TEXT PASSAGE:
^^^^

Acceleron has at least 2 other fusion proteins in the pipeline that are outside the deal with Shire. ACE-011 is an immunoglobulin fusion product of the Activin receptor type 2A instead of type2B (ActR2A instead of ActR2B in ACE-031), and appears to increase red blood cell formation and bone formation in murine models of cancer. Although Acceleron must have ideas about which protein ligand they are binding with this circulating receptor, specificity is probably not required, as a careful analysis of these physiologic effects has led Acceleron to target cancer patients with chemotherapy induced anemia and metastatic bone lesions. Another brilliant way to get a new therapeutic on the market in patients with life threatening diseases. Acceleron has completed two safety studies in people and is recruiting three more studies in patients with chemotherapy induced anemia, anemia of end stage renal disease and solid tumors.
ACE-041 is a fusion product of a portion of human immunoglobulin with the activin receptor-like kinase 1 (ALK-1), another multifunctional receptor which appears to bind at least BMP-9 (and BMP-10) and TGFβ and inhibit new blood vessel formation in cell culture experiments and in mice. Again, the potential non-specific effects of using a circulating receptor has led Acceleron to target angiogenesis in cancer patients and they are currently recruiting patients with advanced solid tumors or relapsed/refractory multiple myeloma to test their hypothesis.

^^^^

EXERCISE DATA:
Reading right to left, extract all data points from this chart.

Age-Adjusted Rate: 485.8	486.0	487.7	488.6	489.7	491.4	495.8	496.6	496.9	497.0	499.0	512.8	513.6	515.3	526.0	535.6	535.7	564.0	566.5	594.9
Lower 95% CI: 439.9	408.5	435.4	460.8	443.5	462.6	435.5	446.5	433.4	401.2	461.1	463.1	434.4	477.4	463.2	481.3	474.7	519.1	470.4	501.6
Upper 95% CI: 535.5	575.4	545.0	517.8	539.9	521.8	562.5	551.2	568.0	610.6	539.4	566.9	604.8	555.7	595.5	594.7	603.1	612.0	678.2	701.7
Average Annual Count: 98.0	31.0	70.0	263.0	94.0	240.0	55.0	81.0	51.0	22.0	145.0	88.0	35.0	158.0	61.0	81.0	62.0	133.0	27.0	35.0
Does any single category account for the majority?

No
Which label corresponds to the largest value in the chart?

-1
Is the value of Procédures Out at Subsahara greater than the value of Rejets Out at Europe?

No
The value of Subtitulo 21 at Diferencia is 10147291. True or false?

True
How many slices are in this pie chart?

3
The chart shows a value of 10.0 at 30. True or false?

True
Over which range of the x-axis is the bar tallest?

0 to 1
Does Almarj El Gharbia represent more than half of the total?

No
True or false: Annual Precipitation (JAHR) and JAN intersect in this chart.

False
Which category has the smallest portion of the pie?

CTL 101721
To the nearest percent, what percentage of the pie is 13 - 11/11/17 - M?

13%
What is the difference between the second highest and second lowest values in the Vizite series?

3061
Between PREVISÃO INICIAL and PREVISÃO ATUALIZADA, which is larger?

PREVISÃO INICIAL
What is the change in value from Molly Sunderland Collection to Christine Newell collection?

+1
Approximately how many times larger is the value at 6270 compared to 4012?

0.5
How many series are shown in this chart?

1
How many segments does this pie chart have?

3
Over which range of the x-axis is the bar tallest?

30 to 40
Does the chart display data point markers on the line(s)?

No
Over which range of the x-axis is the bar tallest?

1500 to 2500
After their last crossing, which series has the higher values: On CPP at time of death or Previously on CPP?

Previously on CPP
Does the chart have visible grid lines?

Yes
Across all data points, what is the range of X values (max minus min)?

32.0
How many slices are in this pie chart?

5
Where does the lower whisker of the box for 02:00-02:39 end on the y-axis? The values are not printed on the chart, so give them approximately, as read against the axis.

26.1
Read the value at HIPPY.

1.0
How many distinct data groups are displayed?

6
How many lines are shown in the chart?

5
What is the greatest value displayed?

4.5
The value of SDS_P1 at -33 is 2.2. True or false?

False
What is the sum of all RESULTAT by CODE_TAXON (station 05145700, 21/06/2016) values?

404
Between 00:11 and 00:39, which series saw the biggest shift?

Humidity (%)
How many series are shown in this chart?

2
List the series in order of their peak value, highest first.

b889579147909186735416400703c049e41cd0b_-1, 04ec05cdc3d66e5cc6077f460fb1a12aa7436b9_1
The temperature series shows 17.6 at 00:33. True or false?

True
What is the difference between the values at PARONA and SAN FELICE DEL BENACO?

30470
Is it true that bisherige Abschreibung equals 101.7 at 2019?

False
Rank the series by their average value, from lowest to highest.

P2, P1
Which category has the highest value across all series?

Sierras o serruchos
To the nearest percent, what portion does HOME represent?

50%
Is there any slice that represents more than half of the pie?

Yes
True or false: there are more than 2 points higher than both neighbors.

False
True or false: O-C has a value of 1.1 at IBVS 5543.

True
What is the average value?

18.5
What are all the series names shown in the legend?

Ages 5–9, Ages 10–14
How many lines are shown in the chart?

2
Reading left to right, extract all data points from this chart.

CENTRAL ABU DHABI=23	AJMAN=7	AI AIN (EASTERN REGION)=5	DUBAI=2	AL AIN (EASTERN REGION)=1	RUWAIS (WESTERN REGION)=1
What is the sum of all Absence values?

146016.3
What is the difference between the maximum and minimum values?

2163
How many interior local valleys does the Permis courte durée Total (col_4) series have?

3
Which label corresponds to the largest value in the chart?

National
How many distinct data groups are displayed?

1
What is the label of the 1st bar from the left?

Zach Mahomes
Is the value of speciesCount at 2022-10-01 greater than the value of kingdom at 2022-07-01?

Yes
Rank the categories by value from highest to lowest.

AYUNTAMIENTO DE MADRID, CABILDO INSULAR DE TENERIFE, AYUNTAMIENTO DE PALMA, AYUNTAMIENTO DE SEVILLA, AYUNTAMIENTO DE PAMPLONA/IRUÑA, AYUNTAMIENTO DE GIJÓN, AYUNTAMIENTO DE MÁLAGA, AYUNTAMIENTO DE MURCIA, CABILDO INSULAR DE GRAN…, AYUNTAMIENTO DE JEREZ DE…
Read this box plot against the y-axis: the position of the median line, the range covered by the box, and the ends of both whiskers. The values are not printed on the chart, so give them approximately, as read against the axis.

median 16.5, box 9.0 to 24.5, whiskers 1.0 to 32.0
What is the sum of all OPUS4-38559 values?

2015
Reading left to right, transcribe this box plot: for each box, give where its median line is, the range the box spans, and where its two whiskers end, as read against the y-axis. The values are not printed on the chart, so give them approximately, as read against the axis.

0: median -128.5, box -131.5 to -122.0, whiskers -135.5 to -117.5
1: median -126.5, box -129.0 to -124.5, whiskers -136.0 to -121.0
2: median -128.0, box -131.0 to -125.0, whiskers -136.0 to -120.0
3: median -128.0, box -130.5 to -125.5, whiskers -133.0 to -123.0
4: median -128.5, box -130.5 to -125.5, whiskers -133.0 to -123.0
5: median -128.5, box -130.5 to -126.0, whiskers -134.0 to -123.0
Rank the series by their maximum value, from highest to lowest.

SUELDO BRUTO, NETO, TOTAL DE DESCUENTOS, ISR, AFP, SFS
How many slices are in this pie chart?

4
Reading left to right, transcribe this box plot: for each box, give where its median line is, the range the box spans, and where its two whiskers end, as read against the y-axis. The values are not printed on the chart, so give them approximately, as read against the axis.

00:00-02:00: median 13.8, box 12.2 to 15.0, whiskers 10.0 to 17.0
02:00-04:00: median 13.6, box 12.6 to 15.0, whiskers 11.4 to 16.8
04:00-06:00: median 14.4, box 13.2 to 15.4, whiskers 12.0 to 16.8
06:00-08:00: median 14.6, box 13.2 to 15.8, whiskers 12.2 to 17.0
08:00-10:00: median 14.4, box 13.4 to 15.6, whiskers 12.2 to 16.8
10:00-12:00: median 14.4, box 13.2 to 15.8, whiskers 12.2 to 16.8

^^^^

WORK INSTRUCTION 1:
From the Acceleron text above the data, write out the passage that begins at the words "ACE-041 is a" and stops after the words "test their hypothesis.".
WORK INSTRUCTION 2:
Answer the following from the Acceleron text above the data:
(a) Which receptor does ACE-011 contain in its immunoglobulin fusion product?
(b) How many safety studies in people has Acceleron completed?
(c) With which receptor is a portion of human immunoglobulin fused in ACE-041?

TASK RESPONSE 1:
ACE-041 is a fusion product of a portion of human immunoglobulin with the activin receptor-like kinase 1 (ALK-1), another multifunctional receptor which appears to bind at least BMP-9 (and BMP-10) and TGFβ and inhibit new blood vessel formation in cell culture experiments and in mice. Again, the potential non-specific effects of using a circulating receptor has led Acceleron to target angiogenesis in cancer patients and they are currently recruiting patients with advanced solid tumors or relapsed/refractory multiple myeloma to test their hypothesis.

TASK RESPONSE 2:
(a) The Activin receptor type 2A (ActR2A).
(b) Two.
(c) The activin receptor-like kinase 1 (ALK-1).